Yes, in this place, there is theatre. There are questions. There is dodging. There is political jockeying going on. Everyone says that we have a great committee system; get something into committee and we will do well.

From my experience in the six short years that I have been here, I do not see the committee system working any better than Parliament does during question period. That is what is so frustrating. We hear this report. We spend hours and hours of time on a report. We get near the end and we think in good faith that the government will say to the other members of the committee, “Here are some avenues that we can give on. Here is what we definitely want to see in it. Do you agree with those? Let us go through the recommendations.”

In this particular one, we had some 100 recommendations brought forward, 75 of which were from the commissioner. One would think we would go through them one by one and see if we had consensus and maybe we would have 10 that we are not going to get consensus on.

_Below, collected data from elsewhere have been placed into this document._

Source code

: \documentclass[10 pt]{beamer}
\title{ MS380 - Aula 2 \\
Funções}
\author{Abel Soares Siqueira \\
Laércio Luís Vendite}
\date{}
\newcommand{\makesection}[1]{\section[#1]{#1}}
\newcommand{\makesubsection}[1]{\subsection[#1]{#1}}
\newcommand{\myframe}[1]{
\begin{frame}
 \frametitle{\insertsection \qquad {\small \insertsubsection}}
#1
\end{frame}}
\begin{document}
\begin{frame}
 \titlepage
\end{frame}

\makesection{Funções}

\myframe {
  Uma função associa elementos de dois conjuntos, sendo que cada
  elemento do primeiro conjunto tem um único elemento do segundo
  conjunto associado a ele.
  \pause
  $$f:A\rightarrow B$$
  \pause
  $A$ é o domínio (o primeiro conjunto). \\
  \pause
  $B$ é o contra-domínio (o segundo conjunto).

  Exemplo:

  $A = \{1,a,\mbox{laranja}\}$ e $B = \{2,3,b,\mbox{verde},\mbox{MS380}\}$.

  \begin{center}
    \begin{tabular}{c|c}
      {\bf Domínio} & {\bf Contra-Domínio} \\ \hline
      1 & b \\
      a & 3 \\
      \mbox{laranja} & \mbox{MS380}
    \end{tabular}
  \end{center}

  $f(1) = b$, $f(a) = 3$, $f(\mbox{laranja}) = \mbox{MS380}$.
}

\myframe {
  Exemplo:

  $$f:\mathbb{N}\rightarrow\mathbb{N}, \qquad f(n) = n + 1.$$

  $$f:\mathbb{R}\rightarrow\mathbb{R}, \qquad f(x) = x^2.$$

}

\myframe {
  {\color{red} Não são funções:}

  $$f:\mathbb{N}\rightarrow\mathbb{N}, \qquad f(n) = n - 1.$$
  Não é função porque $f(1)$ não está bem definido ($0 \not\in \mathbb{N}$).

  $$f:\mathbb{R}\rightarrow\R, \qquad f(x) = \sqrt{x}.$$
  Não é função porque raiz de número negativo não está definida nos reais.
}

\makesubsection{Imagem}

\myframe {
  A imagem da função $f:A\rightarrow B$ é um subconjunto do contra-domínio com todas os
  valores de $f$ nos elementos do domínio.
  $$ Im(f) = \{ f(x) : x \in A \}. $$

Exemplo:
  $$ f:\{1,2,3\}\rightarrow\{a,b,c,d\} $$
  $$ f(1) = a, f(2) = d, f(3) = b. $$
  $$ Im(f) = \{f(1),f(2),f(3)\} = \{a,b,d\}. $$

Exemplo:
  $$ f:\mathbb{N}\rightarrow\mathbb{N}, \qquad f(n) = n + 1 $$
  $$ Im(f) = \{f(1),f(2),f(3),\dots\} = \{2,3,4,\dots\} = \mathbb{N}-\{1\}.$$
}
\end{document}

That is how things should work. They did not even try to get consensus on any of these recommendations.

What the Conservative government does time and time again in committee is it comes in, takes out the pages from the analyst with the recommendations, throws them out, inserts its own pages and passes it off as a report of Parliament.

It is really sad to see that our committee structure is not working and functioning as it should.

Access to Information, Privacy and EthicsCommittees of the HouseRoutine Proceedings

7:05 p.m.

NDP

Charlie Angus NDP Timmins—James Bay, ON

Mr. Speaker, in 2006, the Conservatives promised to give the ethics commissioner power to fine violators, enshrine the Conflict of Interest Code into law, allow members of the public, not just politicians, to make complaints to the ethics commissioner, make part-time or non-remunerated ministerial advisers subject to the ethics code. All that has been thrown out. Instead, they have gone after people who clean buildings for the federal government.

I ask my hon. colleague why he thinks it is that the Conservatives ran on a promise of accountability and then when it came to fixing this act, completely shredded it.

Access to Information, Privacy and EthicsCommittees of the HouseRoutine Proceedings

7:05 p.m.

Liberal

Scott Andrews Liberal Avalon, NL

Mr. Speaker, if I am not mistaken, some of those things the member just mentioned came right out of the Conservative platform. We often see stuff that is on the Conservatives' platform, but when we try to insert their own words into a report or a recommendation, it does not happen. It bewilders me why the government would do this.

There are some really good people on committees, some really good members of Parliament who listen to this stuff. It is really too bad that this cannot happen.

Maybe, as the old adage goes, once members are in a long, tired government, they get this way. The only way I could chalk this up is that Conservatives have been in government so long they think they can railroad and get away with anything they want at committee and in Parliament.